Interesting idea.. a timer would kinda work, but the ultimate solution would be an effective maintainer-type charger that would shut off "smart" so the battery gets a proper charge each time. The discharge rate is not constant, so I might wrap up my work week with the battery in a slightly different state of discharge each time.

Does the truck live outside? I have a Bezos special solar float charger that I use on my square dually, have had it for a couple of years now. No issues at all.
Not a bad solution, but don't really wanna have to mess with putting the solar charger up, then taking it down, when I go to drive the truck next. Plus if it rains, wires gapping the weatherstrip usually leak inside. I've had it happen even with a really thin GPS antenna wire.

Since its 12v-12v, how about a timer for the dumb charger? 15 min on, 15 min off or 30 min off to let it cool down and not boil to death. Those little batteries should be fine with the 14.7v alternator but just not for a full 12hr shift plugged in without an auxiliary load like big car batteries have.

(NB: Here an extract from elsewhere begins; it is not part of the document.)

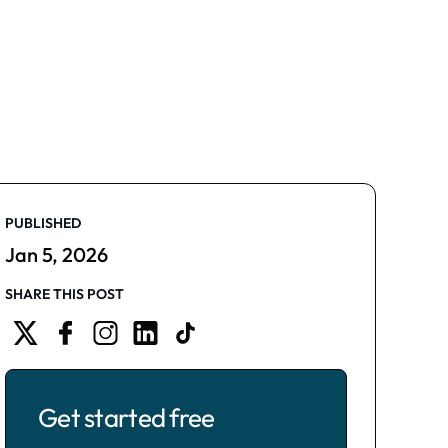
PUBLISHED
Jan 5, 2026
SHARE THIS POST
Get started free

Or thinking about this more... hard wire the big battery to the little ones in parallel so the little ones see the same draw as the big one, running radio, lights, winches, etc. That dumb charger probably has a 1-way check valve (Diode) that keeps them from draining and that's what boils them. Just gotta figure out an automatic cutoff switch for when you shut down they wont stay connected and drain each other when parked.
You just touched on something I hadn't really thought through. I don't believe the charger has any kind of diode in there because if it loses input power for any reason - lighter socket fuse pops, charger fuse pops, crummy connection in the lighter socket.. and the battery still has any charge left, it will light that LED up on the charger as if it's working. Then you go to grab the lights and they're near dead. Frustrating. So to me, it seems like the charger is just a dumb interface - an adapter - for the lighter socket to the tow lights.

One would THINK that leaving it plugged in 24-7 would be "OK" as the batteries should just equalize, yeah? The big battery in the truck charges up the little battery in the tow lights. Maybe I'm misunderstanding something about how that works.

Yeah... I just read your post thoroughly and realized my error, so I deleted my post. Then I saw this one from you. Oh well, I messed-up all-around.
No worries! It's a weird situation and kind of an oddball request.

There oughta be some kind of dc-dc 12v battery charger for RVs
Thanks, I'm looking up anything I can find and search terms make it tricky, since practically everything that comes back is a 12V battery charger, yeah, but has 120V input.